The birth control pill has played a key role in the sexual revolution, women’s liberation and women’s access to the work force. Prior to the introduction of oral contraceptives, women had limited and minimally effective birth control options. The pill freed both married and unmarried women from worry over unplanned pregnancy, from its introduction in the 1950s through today.
Creating an oral contraceptive required several key scientific breakthroughs in 1951 and 1952. The connection between ovulation and the hormone progesterone was discovered. Gregory Pincus, M.D., is responsible for this discovery, as tests on rats and rabbits showed the anti-ovulent properties of progesterone. John Rock, M.D., a obstetrician and gynecologist from Massachusetts, had come to a similar conclusion while working with infertility patients. Finally, Carl Djerassi, a chemist, developed a progesterone pill.
Margaret Sanger, the founder of Planned Parenthood, first envisioned a magic pill to prevent pregnancy in 1912. She would see her vision come to fruition some 40 years later. Sanger turned her attention to the development of a birth control pill in 1951, securing funding for Pincus’ research. Her continued efforts toward funding provided critical support over the next few years. By 1954, human tests had begun. The U.S. Food and Drug Administration (FDA) approved Enovid, the first commercial birth control pill, in 1957, for the treatment of menstrual disorders. The pill was approved for sale as a contraceptive in 1960.
The earliest trials used progesterone alone to inhibit ovulation. In 1956, supplies of the test pills were contaminated with a small amount of estrogen. It quickly became clear that estrogen reduced the undesirable side effects of the pill. The earliest birth control pills used a high dose of hormones to create a reliable contraceptive.
The pill available in the early 1960s offered protection against pregnancy, but it also came with a number of difficult and unpleasant side effects. Side effects included weight gain, bloating, blurred vision, nausea, depression, blood clots and strokes. Lower dose versions of the pill were released by the pharmaceutical company marketing Enovid after the FDA approval later in the 1960s to reduce side effects.

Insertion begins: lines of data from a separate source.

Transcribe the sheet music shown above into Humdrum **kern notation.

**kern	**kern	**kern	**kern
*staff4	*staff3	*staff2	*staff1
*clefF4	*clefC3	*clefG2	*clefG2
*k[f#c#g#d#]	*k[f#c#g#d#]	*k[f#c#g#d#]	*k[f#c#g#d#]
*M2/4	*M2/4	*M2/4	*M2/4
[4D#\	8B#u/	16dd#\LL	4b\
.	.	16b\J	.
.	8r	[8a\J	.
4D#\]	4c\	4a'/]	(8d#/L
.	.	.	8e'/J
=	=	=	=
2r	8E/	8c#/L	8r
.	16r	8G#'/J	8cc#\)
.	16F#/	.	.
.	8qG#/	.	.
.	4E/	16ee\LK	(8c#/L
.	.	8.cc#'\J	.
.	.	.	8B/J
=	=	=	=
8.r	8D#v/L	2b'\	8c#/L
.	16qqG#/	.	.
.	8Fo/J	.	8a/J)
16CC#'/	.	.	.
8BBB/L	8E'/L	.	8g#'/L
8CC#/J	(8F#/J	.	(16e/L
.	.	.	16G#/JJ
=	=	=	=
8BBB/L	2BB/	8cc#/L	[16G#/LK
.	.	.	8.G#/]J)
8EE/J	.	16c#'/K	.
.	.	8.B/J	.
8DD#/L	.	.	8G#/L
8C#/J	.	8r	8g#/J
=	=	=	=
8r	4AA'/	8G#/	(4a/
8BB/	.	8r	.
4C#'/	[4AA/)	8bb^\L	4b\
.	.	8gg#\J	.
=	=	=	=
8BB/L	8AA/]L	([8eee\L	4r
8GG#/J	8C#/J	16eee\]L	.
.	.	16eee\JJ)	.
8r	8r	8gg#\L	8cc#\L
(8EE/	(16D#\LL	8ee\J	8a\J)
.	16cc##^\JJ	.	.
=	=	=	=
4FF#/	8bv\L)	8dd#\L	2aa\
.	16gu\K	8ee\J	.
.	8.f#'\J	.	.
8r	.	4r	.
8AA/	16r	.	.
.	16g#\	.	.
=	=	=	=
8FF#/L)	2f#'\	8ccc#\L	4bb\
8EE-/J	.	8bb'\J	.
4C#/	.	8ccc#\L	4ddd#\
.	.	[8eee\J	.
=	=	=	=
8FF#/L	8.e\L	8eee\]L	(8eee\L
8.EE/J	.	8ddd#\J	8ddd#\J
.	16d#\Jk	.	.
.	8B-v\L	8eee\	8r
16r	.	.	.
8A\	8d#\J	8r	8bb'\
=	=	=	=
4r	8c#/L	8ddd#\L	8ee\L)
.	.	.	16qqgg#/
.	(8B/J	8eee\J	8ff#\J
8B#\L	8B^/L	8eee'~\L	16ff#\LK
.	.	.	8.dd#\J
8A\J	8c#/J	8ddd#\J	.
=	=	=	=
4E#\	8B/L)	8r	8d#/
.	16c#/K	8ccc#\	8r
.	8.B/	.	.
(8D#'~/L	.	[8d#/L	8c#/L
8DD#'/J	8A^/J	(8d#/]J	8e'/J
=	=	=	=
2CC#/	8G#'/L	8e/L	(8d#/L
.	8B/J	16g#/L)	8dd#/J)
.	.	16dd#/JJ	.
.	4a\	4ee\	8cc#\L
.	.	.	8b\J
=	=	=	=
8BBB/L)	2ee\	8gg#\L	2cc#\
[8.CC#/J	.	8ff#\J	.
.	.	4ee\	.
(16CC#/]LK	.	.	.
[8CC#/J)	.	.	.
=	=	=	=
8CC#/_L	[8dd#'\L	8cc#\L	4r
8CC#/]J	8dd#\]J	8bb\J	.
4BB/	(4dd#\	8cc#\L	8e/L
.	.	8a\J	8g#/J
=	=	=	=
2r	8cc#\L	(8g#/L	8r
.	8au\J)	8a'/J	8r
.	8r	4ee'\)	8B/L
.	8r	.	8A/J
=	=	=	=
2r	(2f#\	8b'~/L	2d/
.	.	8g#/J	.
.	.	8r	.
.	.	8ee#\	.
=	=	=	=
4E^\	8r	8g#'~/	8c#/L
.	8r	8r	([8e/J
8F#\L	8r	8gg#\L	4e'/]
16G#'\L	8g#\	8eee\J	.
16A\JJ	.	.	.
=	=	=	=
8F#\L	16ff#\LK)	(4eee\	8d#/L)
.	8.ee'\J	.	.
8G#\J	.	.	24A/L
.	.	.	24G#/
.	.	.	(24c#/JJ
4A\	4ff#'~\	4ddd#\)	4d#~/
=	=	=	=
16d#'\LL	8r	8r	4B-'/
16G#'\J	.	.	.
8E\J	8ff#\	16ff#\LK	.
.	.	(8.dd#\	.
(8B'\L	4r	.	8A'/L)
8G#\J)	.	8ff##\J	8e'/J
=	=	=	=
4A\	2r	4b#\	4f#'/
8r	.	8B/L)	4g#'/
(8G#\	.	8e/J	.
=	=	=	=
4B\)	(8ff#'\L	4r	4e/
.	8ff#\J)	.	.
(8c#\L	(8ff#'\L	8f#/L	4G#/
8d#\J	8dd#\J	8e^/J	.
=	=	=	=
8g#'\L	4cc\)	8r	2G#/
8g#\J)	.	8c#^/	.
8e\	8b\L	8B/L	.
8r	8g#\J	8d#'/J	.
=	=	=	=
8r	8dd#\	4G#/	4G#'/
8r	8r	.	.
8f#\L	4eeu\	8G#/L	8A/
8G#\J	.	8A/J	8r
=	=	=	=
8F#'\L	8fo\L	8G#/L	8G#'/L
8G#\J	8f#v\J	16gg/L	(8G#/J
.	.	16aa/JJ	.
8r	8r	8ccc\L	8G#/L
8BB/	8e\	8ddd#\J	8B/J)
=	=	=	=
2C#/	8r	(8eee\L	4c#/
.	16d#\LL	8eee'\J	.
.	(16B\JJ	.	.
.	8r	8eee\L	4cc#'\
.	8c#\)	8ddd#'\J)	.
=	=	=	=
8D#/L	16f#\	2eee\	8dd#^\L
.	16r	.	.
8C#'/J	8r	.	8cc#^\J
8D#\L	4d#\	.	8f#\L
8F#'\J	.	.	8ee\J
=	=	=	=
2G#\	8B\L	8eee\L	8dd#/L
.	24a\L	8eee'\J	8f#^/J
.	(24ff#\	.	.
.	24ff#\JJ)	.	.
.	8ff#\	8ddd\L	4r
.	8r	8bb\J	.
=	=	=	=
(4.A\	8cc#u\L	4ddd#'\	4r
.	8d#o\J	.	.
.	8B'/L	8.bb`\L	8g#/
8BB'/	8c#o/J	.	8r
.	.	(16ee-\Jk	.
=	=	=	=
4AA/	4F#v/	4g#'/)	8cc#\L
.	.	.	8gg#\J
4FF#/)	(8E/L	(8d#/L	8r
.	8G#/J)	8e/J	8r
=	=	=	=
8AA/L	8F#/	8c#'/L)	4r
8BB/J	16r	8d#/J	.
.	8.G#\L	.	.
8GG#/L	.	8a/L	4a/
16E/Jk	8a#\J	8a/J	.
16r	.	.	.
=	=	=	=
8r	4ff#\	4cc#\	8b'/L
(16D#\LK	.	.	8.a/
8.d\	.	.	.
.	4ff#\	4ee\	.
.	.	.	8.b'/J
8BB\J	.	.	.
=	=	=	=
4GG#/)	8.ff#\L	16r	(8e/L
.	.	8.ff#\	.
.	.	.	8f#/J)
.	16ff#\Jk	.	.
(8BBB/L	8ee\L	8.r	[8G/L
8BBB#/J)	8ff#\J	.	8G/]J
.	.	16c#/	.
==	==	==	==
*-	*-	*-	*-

Today’s birth control pill is not terribly different from the one developed by Gregory Pincus and John Rock. The majority of pills on the market today rely upon a combination of estrogen and progesterone to prevent pregnancy while limiting unpleasant side effects as much as possible. In the 1980s and 1990s, lower dose versions of the pill were introduced to eliminate both inconvenient and more serious side effects.